» **AIM OF THE TASK**
Put the lines below into a Markdown table with the columns "Number" and "Content," one row per line, skipping blank lines and leaving out any pictures.
============================================================
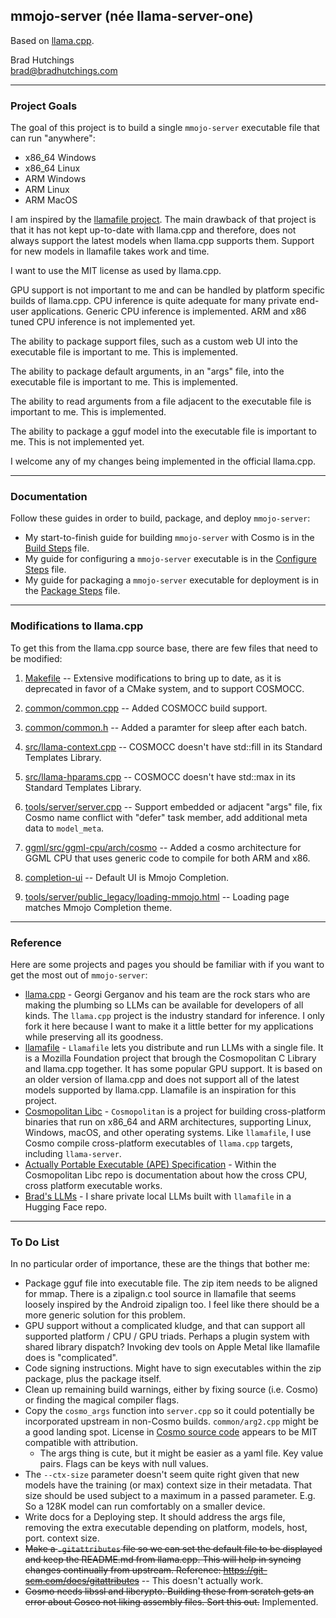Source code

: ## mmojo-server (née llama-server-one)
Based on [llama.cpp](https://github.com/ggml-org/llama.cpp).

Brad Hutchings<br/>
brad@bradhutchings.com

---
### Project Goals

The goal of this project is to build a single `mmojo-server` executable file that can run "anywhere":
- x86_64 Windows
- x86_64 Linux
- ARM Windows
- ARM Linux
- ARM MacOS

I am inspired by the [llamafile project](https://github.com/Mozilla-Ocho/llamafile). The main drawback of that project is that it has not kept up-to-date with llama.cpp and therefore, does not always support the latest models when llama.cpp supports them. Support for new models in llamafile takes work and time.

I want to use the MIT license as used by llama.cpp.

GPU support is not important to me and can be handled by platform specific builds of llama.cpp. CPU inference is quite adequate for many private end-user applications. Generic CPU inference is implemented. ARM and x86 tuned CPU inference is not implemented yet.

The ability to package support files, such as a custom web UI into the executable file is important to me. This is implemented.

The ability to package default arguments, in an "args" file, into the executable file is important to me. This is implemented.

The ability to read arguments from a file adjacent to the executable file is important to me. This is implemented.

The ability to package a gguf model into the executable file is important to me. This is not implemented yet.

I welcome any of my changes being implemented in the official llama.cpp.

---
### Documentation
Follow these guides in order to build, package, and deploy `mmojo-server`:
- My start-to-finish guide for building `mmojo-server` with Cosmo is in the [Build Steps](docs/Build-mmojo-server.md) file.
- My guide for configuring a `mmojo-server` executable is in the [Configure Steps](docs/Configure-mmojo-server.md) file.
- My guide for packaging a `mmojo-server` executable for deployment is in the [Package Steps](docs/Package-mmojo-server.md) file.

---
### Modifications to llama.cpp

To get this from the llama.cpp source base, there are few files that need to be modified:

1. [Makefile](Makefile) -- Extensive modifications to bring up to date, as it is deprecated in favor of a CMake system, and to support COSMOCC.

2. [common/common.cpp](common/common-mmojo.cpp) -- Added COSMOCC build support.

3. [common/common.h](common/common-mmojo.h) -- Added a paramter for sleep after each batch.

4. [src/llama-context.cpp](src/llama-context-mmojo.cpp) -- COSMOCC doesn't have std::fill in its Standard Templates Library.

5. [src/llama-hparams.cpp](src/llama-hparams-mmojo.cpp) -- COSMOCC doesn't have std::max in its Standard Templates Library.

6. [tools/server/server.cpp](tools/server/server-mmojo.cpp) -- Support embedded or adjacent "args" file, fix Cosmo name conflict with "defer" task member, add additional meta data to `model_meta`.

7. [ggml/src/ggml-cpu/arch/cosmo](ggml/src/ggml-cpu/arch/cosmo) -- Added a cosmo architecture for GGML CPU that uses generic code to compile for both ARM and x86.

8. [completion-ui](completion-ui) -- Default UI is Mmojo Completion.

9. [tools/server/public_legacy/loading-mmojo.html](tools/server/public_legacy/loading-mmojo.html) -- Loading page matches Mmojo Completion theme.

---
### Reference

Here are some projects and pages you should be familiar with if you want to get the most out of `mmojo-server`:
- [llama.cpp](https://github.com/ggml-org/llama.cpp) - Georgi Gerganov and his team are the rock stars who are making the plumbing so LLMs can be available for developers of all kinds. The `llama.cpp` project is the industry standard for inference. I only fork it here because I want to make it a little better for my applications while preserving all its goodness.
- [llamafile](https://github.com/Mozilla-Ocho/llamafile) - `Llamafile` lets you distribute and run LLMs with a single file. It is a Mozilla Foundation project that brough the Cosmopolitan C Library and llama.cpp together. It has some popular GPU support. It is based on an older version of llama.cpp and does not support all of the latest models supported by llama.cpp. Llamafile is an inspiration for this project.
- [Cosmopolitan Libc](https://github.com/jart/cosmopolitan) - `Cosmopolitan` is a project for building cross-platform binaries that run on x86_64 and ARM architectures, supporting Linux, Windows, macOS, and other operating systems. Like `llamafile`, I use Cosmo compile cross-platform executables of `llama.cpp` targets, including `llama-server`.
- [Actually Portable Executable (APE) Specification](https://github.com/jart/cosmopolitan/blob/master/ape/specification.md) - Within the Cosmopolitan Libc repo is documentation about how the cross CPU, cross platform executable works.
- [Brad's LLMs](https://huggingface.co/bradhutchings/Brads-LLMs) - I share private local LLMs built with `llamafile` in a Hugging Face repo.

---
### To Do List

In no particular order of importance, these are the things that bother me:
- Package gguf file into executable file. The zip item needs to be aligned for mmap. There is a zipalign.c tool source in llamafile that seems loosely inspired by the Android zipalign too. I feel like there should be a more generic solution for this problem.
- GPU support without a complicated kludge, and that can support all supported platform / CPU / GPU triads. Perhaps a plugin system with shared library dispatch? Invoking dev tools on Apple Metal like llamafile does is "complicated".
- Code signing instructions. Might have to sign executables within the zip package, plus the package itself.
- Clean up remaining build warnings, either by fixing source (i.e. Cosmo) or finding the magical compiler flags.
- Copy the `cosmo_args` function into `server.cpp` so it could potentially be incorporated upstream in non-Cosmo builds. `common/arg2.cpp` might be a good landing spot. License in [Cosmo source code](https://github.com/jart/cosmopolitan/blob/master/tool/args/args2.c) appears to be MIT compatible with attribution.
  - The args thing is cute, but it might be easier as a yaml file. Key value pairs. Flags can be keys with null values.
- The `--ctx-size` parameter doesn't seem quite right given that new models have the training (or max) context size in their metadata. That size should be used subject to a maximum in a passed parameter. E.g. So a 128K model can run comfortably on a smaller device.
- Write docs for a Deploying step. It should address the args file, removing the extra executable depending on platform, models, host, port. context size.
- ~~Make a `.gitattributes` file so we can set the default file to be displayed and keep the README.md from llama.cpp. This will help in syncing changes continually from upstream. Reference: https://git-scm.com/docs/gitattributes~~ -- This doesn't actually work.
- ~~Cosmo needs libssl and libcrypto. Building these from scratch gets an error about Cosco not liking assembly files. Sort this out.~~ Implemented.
============================================================
» **ANSWER**
| Number | Content |
|---|---|
| 1 | Source code |
| 2 | : ## mmojo-server (née llama-server-one) |
| 3 | Based on [llama.cpp](https://github.com/ggml-org/llama.cpp). |
| 4 | Brad Hutchings<br/> |
| 5 | brad@bradhutchings.com |
| 6 | --- |
| 7 | ### Project Goals |
| 8 | The goal of this project is to build a single `mmojo-server` executable file that can run "anywhere": |
| 9 | - x86_64 Windows |
| 10 | - x86_64 Linux |
| 11 | - ARM Windows |
| 12 | - ARM Linux |
| 13 | - ARM MacOS |
| 14 | I am inspired by the [llamafile project](https://github.com/Mozilla-Ocho/llamafile). The main drawback of that project is that it has not kept up-to-date with llama.cpp and therefore, does not always support the latest models when llama.cpp supports them. Support for new models in llamafile takes work and time. |
| 15 | I want to use the MIT license as used by llama.cpp. |
| 16 | GPU support is not important to me and can be handled by platform specific builds of llama.cpp. CPU inference is quite adequate for many private end-user applications. Generic CPU inference is implemented. ARM and x86 tuned CPU inference is not implemented yet. |
| 17 | The ability to package support files, such as a custom web UI into the executable file is important to me. This is implemented. |
| 18 | The ability to package default arguments, in an "args" file, into the executable file is important to me. This is implemented. |
| 19 | The ability to read arguments from a file adjacent to the executable file is important to me. This is implemented. |
| 20 | The ability to package a gguf model into the executable file is important to me. This is not implemented yet. |
| 21 | I welcome any of my changes being implemented in the official llama.cpp. |
| 22 | --- |
| 23 | ### Documentation |
| 24 | Follow these guides in order to build, package, and deploy `mmojo-server`: |
| 25 | - My start-to-finish guide for building `mmojo-server` with Cosmo is in the [Build Steps](docs/Build-mmojo-server.md) file. |
| 26 | - My guide for configuring a `mmojo-server` executable is in the [Configure Steps](docs/Configure-mmojo-server.md) file. |
| 27 | - My guide for packaging a `mmojo-server` executable for deployment is in the [Package Steps](docs/Package-mmojo-server.md) file. |
| 28 | --- |
| 29 | ### Modifications to llama.cpp |
| 30 | To get this from the llama.cpp source base, there are few files that need to be modified: |
| 31 | 1. [Makefile](Makefile) -- Extensive modifications to bring up to date, as it is deprecated in favor of a CMake system, and to support COSMOCC. |
| 32 | 2. [common/common.cpp](common/common-mmojo.cpp) -- Added COSMOCC build support. |
| 33 | 3. [common/common.h](common/common-mmojo.h) -- Added a paramter for sleep after each batch. |
| 34 | 4. [src/llama-context.cpp](src/llama-context-mmojo.cpp) -- COSMOCC doesn't have std::fill in its Standard Templates Library. |
| 35 | 5. [src/llama-hparams.cpp](src/llama-hparams-mmojo.cpp) -- COSMOCC doesn't have std::max in its Standard Templates Library. |
| 36 | 6. [tools/server/server.cpp](tools/server/server-mmojo.cpp) -- Support embedded or adjacent "args" file, fix Cosmo name conflict with "defer" task member, add additional meta data to `model_meta`. |
| 37 | 7. [ggml/src/ggml-cpu/arch/cosmo](ggml/src/ggml-cpu/arch/cosmo) -- Added a cosmo architecture for GGML CPU that uses generic code to compile for both ARM and x86. |
| 38 | 8. [completion-ui](completion-ui) -- Default UI is Mmojo Completion. |
| 39 | 9. [tools/server/public_legacy/loading-mmojo.html](tools/server/public_legacy/loading-mmojo.html) -- Loading page matches Mmojo Completion theme. |
| 40 | --- |
| 41 | ### Reference |
| 42 | Here are some projects and pages you should be familiar with if you want to get the most out of `mmojo-server`: |
| 43 | - [llama.cpp](https://github.com/ggml-org/llama.cpp) - Georgi Gerganov and his team are the rock stars who are making the plumbing so LLMs can be available for developers of all kinds. The `llama.cpp` project is the industry standard for inference. I only fork it here because I want to make it a little better for my applications while preserving all its goodness. |
| 44 | - [llamafile](https://github.com/Mozilla-Ocho/llamafile) - `Llamafile` lets you distribute and run LLMs with a single file. It is a Mozilla Foundation project that brough the Cosmopolitan C Library and llama.cpp together. It has some popular GPU support. It is based on an older version of llama.cpp and does not support all of the latest models supported by llama.cpp. Llamafile is an inspiration for this project. |
| 45 | - [Cosmopolitan Libc](https://github.com/jart/cosmopolitan) - `Cosmopolitan` is a project for building cross-platform binaries that run on x86_64 and ARM architectures, supporting Linux, Windows, macOS, and other operating systems. Like `llamafile`, I use Cosmo compile cross-platform executables of `llama.cpp` targets, including `llama-server`. |
| 46 | - [Actually Portable Executable (APE) Specification](https://github.com/jart/cosmopolitan/blob/master/ape/specification.md) - Within the Cosmopolitan Libc repo is documentation about how the cross CPU, cross platform executable works. |
| 47 | - [Brad's LLMs](https://huggingface.co/bradhutchings/Brads-LLMs) - I share private local LLMs built with `llamafile` in a Hugging Face repo. |
| 48 | --- |
| 49 | ### To Do List |
| 50 | In no particular order of importance, these are the things that bother me: |
| 51 | - Package gguf file into executable file. The zip item needs to be aligned for mmap. There is a zipalign.c tool source in llamafile that seems loosely inspired by the Android zipalign too. I feel like there should be a more generic solution for this problem. |
| 52 | - GPU support without a complicated kludge, and that can support all supported platform / CPU / GPU triads. Perhaps a plugin system with shared library dispatch? Invoking dev tools on Apple Metal like llamafile does is "complicated". |
| 53 | - Code signing instructions. Might have to sign executables within the zip package, plus the package itself. |
| 54 | - Clean up remaining build warnings, either by fixing source (i.e. Cosmo) or finding the magical compiler flags. |
| 55 | - Copy the `cosmo_args` function into `server.cpp` so it could potentially be incorporated upstream in non-Cosmo builds. `common/arg2.cpp` might be a good landing spot. License in [Cosmo source code](https://github.com/jart/cosmopolitan/blob/master/tool/args/args2.c) appears to be MIT compatible with attribution. |
| 56 |   - The args thing is cute, but it might be easier as a yaml file. Key value pairs. Flags can be keys with null values. |
| 57 | - The `--ctx-size` parameter doesn't seem quite right given that new models have the training (or max) context size in their metadata. That size should be used subject to a maximum in a passed parameter. E.g. So a 128K model can run comfortably on a smaller device. |
| 58 | - Write docs for a Deploying step. It should address the args file, removing the extra executable depending on platform, models, host, port. context size. |
| 59 | - ~~Make a `.gitattributes` file so we can set the default file to be displayed and keep the README.md from llama.cpp. This will help in syncing changes continually from upstream. Reference: https://git-scm.com/docs/gitattributes~~ -- This doesn't actually work. |
| 60 | - ~~Cosmo needs libssl and libcrypto. Building these from scratch gets an error about Cosco not liking assembly files. Sort this out.~~ Implemented. |